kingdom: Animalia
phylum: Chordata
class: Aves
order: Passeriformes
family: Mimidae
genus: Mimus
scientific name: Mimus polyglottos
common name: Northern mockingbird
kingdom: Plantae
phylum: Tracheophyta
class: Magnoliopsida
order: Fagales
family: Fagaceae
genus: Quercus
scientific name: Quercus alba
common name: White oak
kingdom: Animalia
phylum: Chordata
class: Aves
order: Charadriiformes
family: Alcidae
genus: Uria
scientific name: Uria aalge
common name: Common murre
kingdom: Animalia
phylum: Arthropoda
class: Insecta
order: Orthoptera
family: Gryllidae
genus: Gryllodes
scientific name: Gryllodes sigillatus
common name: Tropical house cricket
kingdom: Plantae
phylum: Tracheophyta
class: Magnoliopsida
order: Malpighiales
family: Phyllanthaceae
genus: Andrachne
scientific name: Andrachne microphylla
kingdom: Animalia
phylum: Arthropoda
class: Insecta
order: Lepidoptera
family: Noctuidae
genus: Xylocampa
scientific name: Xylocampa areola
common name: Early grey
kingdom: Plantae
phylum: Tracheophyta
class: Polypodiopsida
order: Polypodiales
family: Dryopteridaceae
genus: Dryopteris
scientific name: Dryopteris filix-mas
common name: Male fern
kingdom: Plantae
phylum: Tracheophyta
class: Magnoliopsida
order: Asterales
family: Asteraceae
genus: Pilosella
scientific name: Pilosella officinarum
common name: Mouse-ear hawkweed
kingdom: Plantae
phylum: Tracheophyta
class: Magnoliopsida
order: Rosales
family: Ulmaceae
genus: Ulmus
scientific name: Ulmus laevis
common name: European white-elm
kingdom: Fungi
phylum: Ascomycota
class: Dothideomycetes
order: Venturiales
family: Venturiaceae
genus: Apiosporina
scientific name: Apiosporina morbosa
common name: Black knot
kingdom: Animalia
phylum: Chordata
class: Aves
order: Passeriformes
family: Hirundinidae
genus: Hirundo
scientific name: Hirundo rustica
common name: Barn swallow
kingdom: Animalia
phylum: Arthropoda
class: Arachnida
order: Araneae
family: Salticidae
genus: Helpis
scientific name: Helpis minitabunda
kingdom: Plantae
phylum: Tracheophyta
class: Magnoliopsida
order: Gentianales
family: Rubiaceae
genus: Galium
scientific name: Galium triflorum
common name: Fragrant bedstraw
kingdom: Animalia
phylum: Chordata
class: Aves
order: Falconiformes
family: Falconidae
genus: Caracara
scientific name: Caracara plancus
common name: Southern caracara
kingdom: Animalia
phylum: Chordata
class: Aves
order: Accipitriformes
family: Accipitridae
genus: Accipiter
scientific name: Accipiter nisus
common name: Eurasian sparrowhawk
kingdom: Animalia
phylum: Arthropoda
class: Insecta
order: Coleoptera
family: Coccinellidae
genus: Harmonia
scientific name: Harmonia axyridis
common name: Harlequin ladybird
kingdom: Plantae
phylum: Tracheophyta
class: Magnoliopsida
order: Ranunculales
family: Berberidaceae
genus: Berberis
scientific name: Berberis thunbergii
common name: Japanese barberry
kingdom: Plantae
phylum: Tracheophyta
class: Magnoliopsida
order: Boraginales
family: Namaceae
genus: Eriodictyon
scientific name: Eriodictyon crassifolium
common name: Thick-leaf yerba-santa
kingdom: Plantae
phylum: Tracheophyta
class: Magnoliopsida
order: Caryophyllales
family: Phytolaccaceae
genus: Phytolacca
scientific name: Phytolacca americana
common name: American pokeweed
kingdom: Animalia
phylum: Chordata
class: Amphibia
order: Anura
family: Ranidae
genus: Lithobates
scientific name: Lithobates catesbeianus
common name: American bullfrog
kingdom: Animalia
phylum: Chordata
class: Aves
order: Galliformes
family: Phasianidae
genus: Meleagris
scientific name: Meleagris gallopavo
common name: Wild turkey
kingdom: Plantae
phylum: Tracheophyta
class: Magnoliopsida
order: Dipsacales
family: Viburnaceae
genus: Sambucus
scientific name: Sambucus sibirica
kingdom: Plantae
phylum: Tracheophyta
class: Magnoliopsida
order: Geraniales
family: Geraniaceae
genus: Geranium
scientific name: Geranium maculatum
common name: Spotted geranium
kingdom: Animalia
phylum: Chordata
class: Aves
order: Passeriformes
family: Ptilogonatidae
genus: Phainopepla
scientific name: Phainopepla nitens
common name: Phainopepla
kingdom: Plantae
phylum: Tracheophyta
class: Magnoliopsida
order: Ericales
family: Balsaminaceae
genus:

» What this task involves: Repeat every line of the records above word for word, from the first to the last.

» Written solution:
kingdom: Animalia
phylum: Chordata
class: Aves
order: Passeriformes
family: Mimidae
genus: Mimus
scientific name: Mimus polyglottos
common name: Northern mockingbird
kingdom: Plantae
phylum: Tracheophyta
class: Magnoliopsida
order: Fagales
family: Fagaceae
genus: Quercus
scientific name: Quercus alba
common name: White oak
kingdom: Animalia
phylum: Chordata
class: Aves
order: Charadriiformes
family: Alcidae
genus: Uria
scientific name: Uria aalge
common name: Common murre
kingdom: Animalia
phylum: Arthropoda
class: Insecta
order: Orthoptera
family: Gryllidae
genus: Gryllodes
scientific name: Gryllodes sigillatus
common name: Tropical house cricket
kingdom: Plantae
phylum: Tracheophyta
class: Magnoliopsida
order: Malpighiales
family: Phyllanthaceae
genus: Andrachne
scientific name: Andrachne microphylla
kingdom: Animalia
phylum: Arthropoda
class: Insecta
order: Lepidoptera
family: Noctuidae
genus: Xylocampa
scientific name: Xylocampa areola
common name: Early grey
kingdom: Plantae
phylum: Tracheophyta
class: Polypodiopsida
order: Polypodiales
family: Dryopteridaceae
genus: Dryopteris
scientific name: Dryopteris filix-mas
common name: Male fern
kingdom: Plantae
phylum: Tracheophyta
class: Magnoliopsida
order: Asterales
family: Asteraceae
genus: Pilosella
scientific name: Pilosella officinarum
common name: Mouse-ear hawkweed
kingdom: Plantae
phylum: Tracheophyta
class: Magnoliopsida
order: Rosales
family: Ulmaceae
genus: Ulmus
scientific name: Ulmus laevis
common name: European white-elm
kingdom: Fungi
phylum: Ascomycota
class: Dothideomycetes
order: Venturiales
family: Venturiaceae
genus: Apiosporina
scientific name: Apiosporina morbosa
common name: Black knot
kingdom: Animalia
phylum: Chordata
class: Aves
order: Passeriformes
family: Hirundinidae
genus: Hirundo
scientific name: Hirundo rustica
common name: Barn swallow
kingdom: Animalia
phylum: Arthropoda
class: Arachnida
order: Araneae
family: Salticidae
genus: Helpis
scientific name: Helpis minitabunda
kingdom: Plantae
phylum: Tracheophyta
class: Magnoliopsida
order: Gentianales
family: Rubiaceae
genus: Galium
scientific name: Galium triflorum
common name: Fragrant bedstraw
kingdom: Animalia
phylum: Chordata
class: Aves
order: Falconiformes
family: Falconidae
genus: Caracara
scientific name: Caracara plancus
common name: Southern caracara
kingdom: Animalia
phylum: Chordata
class: Aves
order: Accipitriformes
family: Accipitridae
genus: Accipiter
scientific name: Accipiter nisus
common name: Eurasian sparrowhawk
kingdom: Animalia
phylum: Arthropoda
class: Insecta
order: Coleoptera
family: Coccinellidae
genus: Harmonia
scientific name: Harmonia axyridis
common name: Harlequin ladybird
kingdom: Plantae
phylum: Tracheophyta
class: Magnoliopsida
order: Ranunculales
family: Berberidaceae
genus: Berberis
scientific name: Berberis thunbergii
common name: Japanese barberry
kingdom: Plantae
phylum: Tracheophyta
class: Magnoliopsida
order: Boraginales
family: Namaceae
genus: Eriodictyon
scientific name: Eriodictyon crassifolium
common name: Thick-leaf yerba-santa
kingdom: Plantae
phylum: Tracheophyta
class: Magnoliopsida
order: Caryophyllales
family: Phytolaccaceae
genus: Phytolacca
scientific name: Phytolacca americana
common name: American pokeweed
kingdom: Animalia
phylum: Chordata
class: Amphibia
order: Anura
family: Ranidae
genus: Lithobates
scientific name: Lithobates catesbeianus
common name: American bullfrog
kingdom: Animalia
phylum: Chordata
class: Aves
order: Galliformes
family: Phasianidae
genus: Meleagris
scientific name: Meleagris gallopavo
common name: Wild turkey
kingdom: Plantae
phylum: Tracheophyta
class: Magnoliopsida
order: Dipsacales
family: Viburnaceae
genus: Sambucus
scientific name: Sambucus sibirica
kingdom: Plantae
phylum: Tracheophyta
class: Magnoliopsida
order: Geraniales
family: Geraniaceae
genus: Geranium
scientific name: Geranium maculatum
common name: Spotted geranium
kingdom: Animalia
phylum: Chordata
class: Aves
order: Passeriformes
family: Ptilogonatidae
genus: Phainopepla
scientific name: Phainopepla nitens
common name: Phainopepla
kingdom: Plantae
phylum: Tracheophyta
class: Magnoliopsida
order: Ericales
family: Balsaminaceae
genus:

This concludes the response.